I have been married for almost two years, and it has only been within the last few months that I have really started to feel like a wife. It’s true—until recently, I felt like just Poor Kyle’s girlfriend and not his wife at all. It was very bad for my conscience—there was a part of me that felt very wicked because I wasn’t actually married to Poor Kyle, but instead just some hussy living in sin.
Isn’t that bizarre?
I suppose part of the reason I never felt like a wife was because we’d dated for longer than we had been married. We dated for two years, and now we’ve been married for nearly two years, but before this, we’d been boyfriend-girlfriend [hello, seventh grade terminology!] for longer than we’d been husband-wife. In my mind, because of some nonexistent formula I made up, years dated and years married add up to zero, so now it’s like our lives can actually start. [What? That doesn’t make perfect sense to you? Meh. I have always been lousy at math. It’s high time I make up my own equations, don’t you think? Can’t stand Algebra? That’s okay, go ahead and create a different kind of math. Don’t worry if it is logical or not—just wing it!]
Aside from my Marriage Theorem, it seems like it’s taken two entire years just for us to figure out how to communicate with each other.

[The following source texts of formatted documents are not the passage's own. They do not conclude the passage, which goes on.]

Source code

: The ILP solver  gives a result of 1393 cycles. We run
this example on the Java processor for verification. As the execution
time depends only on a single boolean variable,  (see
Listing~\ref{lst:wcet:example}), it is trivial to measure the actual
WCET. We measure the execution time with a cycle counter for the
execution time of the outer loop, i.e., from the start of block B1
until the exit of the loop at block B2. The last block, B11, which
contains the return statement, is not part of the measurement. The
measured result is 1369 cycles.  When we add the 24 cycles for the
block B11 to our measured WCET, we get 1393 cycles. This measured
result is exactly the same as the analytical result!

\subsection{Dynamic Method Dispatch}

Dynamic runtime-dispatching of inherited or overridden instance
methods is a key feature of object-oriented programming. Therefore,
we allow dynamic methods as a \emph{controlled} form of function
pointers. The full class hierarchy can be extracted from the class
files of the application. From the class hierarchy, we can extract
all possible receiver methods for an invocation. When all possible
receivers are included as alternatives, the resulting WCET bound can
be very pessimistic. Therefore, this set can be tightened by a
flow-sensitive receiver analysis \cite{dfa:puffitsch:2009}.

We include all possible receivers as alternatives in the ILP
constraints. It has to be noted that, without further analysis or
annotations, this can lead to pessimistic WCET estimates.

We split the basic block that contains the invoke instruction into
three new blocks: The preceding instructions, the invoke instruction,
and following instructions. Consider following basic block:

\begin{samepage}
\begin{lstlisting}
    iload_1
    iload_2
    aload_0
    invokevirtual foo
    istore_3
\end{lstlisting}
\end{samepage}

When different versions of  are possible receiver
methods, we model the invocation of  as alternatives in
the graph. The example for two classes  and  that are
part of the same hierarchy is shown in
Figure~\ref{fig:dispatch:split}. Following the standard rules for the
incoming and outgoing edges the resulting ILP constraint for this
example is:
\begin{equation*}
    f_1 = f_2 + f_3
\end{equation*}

For example, I have come to realise that I expect—require, even—clear, straightforward conversations with Poor Kyle. I don’t understand him when he beats around the bush, because Hi, I’m Camille And I Overthink Everything. So when he says, “What are your plans for dinner tonight,” I’m all, “Why is he asking me that? Is he wanting to hang out with friends? I don’t really have any plans, but I’ll make something up if it will keep him at home tonight. Or maybe he wants to go out to dinner, just the two of us! Awww…so sweet. Wait—he’s only sweet on my birthday, and that was days ago! He’s probably just checking to see what’s on the menu so he can brace himself if it’s something he can’t stand, like cream of mushroom soup. Such a jerk. Doesn’t he know that I work hard to plan meals around what’s in season and what’s on sale so that we can eat frugally and healthily and not blow our entire paychecks on fast food and wasted produce? He might think it’s easy to plan meals, BUT HE HAS NO IDEA HOW HARD HE MAKES IT, AND WHY CAN’T HE—JUST ONCE!—EAT LEFTOVERS FOR LUNCH?!”
And what I say is, “You know what? I don’t care what you do! You don’t appreciate me—you never have—and you can eat your OWN MOTHERLOVING DINNER TONIGHT!”
When really all he was wondering was what we were having for dinner. What he should have said, then, was “What’s for dinner?”
So I need straightforward communication. Obviously.
But for Poor Kyle, when I am blunt and to-the-point, he interprets it as being abrupt and unfeeling. Like when I say, “I hate it when you leave for trips,” he feels like I’m saying, “I hate YOU when you leave for trips, and I’ll never get over my angst, so you might as well not even bother coming home!” What I need to be saying, in a more gentle manner, is “I hate feeling so sad and lonely when you leave for trips. I wish you didn’t have to go.”
I’m glad that now, two years into our marriage, I can finally feel like a wife instead of a brazen harlot from Madame Mimi’s House of Whores.I’m so glad we’ve finally approached (note I said “approached” and not “reached” {because we’re still working on it}) this point of open communication. It has been very helpful to our marriage. Really, it was only a matter of time before Poor Kyle innocently announced he was going out with friends and I would freak out because HE’D TOLD ME HE DOESN’T LOVE ME ANYMORE AND HIS FRIENDS MAKE BETTER COMPANIONS THAN I DO OR EVER COULD!
I’m really glad we never got to that point.
And also, in re-reading this post, I’ve come to realise just how deserving Poor Kyle is of his prefix.
Poor, poor Poor Kyle.
What about you? Let’s all take this Monday to reflect… What breakthroughs have you reached lately? Have they been a long-time coming, like mine, or were you lucky to be a quick learner?